[Start of section]
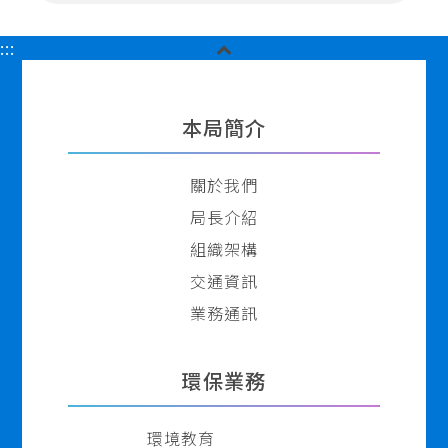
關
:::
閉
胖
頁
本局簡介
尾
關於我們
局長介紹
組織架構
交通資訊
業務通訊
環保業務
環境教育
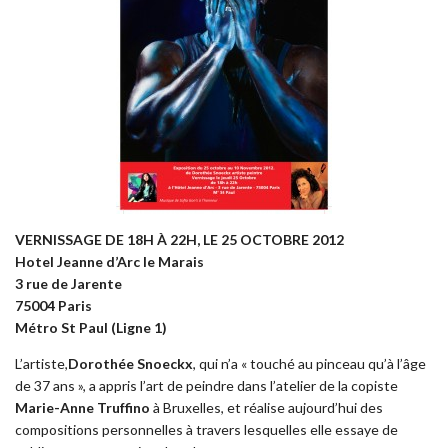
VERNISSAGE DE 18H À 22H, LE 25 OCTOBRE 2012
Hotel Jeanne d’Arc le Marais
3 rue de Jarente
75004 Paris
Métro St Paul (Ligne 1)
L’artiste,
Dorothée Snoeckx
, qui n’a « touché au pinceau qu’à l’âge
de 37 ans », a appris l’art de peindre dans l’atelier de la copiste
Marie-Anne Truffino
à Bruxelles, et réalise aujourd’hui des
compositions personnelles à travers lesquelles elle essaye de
[End of section]
[Start of section]
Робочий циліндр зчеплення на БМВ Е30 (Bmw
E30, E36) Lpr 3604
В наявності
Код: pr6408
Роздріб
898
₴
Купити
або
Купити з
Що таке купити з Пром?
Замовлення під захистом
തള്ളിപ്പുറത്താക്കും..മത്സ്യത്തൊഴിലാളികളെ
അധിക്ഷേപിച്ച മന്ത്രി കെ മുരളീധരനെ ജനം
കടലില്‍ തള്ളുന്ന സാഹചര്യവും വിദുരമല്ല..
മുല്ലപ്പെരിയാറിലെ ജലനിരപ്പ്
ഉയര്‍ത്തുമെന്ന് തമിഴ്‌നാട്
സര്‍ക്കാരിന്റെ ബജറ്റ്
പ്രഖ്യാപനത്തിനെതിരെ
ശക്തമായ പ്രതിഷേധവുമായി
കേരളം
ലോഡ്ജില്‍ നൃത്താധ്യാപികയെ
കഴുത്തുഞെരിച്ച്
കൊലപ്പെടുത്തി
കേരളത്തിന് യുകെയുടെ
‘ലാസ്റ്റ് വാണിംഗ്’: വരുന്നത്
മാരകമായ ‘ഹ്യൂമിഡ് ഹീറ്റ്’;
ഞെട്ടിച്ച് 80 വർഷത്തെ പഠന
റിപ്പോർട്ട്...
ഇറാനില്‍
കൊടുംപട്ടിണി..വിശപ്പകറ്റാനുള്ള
[End of section]
Problem details
Return, unchanged, the lines of the records from the line with "VERNISSAGE DE 18H À 22H, LE 25 OCTOBRE 2012" to the line with "compositions personnelles à", including both of those lines.

Solution
VERNISSAGE DE 18H À 22H, LE 25 OCTOBRE 2012
Hotel Jeanne d’Arc le Marais
3 rue de Jarente
75004 Paris
Métro St Paul (Ligne 1)
L’artiste,
Dorothée Snoeckx
, qui n’a « touché au pinceau qu’à l’âge
de 37 ans », a appris l’art de peindre dans l’atelier de la copiste
Marie-Anne Truffino
à Bruxelles, et réalise aujourd’hui des
compositions personnelles à travers lesquelles elle essaye de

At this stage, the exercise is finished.